Because of that stratified system, whereby warmer, polluted air stays at the very top level of the room, away from people, multiple studies and reports have suggested that, if designed properly, thermal displacement has the potential to be more effective in preventing exposure to airborne particles than in the traditional setup, including studies that have considered SARS-CoV-2 specifically. The Environmental Protection Agency has also recommended that “designers should investigate” the system because it “successfully uses natural convection forces to reduce fan energy and carefully lift air contaminants up and away from the breathing zone.”
Turner suggests it’s a particularly good system for school classrooms, where infectious particles continuously circulate at all levels. The room also remains cool, because only warm air is exiting. (The temperature difference at different heights is too small to notice for the purposes of comfort.)
Notable buildings in the U.S. that use the system include Hearst Tower in New York, the Newseum in Washington, D.C., the Clinton Presidential Center in Arkansas, and the Monterey Aquarium in California. But it hasn’t been adopted more universally in everyday commercial spaces like in Europe, especially Scandinavia, where it’s found in malls, gyms, restaurants, theaters, and auditoriums.

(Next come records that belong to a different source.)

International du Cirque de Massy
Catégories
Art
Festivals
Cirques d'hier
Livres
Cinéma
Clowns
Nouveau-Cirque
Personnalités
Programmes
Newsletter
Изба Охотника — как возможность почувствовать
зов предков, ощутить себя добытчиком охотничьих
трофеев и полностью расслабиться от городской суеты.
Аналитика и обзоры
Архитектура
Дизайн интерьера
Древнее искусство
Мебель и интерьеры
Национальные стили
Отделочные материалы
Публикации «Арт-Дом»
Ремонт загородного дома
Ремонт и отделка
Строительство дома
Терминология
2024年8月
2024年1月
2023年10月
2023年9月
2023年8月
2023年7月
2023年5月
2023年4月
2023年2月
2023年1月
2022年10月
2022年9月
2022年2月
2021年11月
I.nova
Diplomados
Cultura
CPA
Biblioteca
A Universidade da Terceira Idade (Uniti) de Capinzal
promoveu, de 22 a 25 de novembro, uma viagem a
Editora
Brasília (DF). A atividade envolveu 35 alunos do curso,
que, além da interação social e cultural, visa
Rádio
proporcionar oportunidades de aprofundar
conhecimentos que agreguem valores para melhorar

That’s largely due to a culture of conservatism that pervades American building design. “We tend to be a bit conventional,” Turner says. “We tend not to like to go out on a limb.” Because it’s a relatively unusual concept in the U.S., engineers are reluctant to design new buildings around thermal displacement, mainly for fear of litigation in case of problems. “So most conventional engineers don’t even do it,” Turner says. “They don’t even give it a second thought.”
That doesn’t mean it’s hard, or even that it’s revolutionary. “It’s not rocket science,” he says. “This is not new technology, by any means.” Besides, it likely works out cheaper for building owners in the long run, because of the “spectacular energy savings,” he adds. That’s because it takes advantage of basic physics: cool air falls and warm air rises. Instead of disrupting the natural plumes of warm objects, the system harnesses them. And it uses a warmer supply of air, which is pumped in at 65 degrees, versus 55 in the mixing system, and much less airflow is needed.
Thermal displacement doesn’t come without challenges. It provides only cooling, so colder climates need separately engineered heating apparatuses, producing additional costs. (The typical solution is to install perimeter heating that warms up a space once, early in the morning, then goes off and lets the cooling structure alone balance out temperatures.)
Some studies have also warned of the “lock-up effect,” whereby warm, exhaled air, potentially polluted, may temporarily linger at an intermediate level, closer to a person’s head, before traveling farther up toward the ceiling. The largest drawback is that retrofitting older buildings is not an option, due to a fundamentally different setup and distinct equipment. But when assessing new buildings, planners should be intrigued by the long-term savings from the energy efficiency, particularly school districts constrained by budgets.
Turner thinks the pandemic could finally be the incentive for reluctant engineers to go to bat for thermal displacement. In the current economic climate, they’re likely to be more receptive to the idea. “[COVID-19] was such an existential threat to the commercial real estate industry,” he says. “Nothing is off the table anymore.”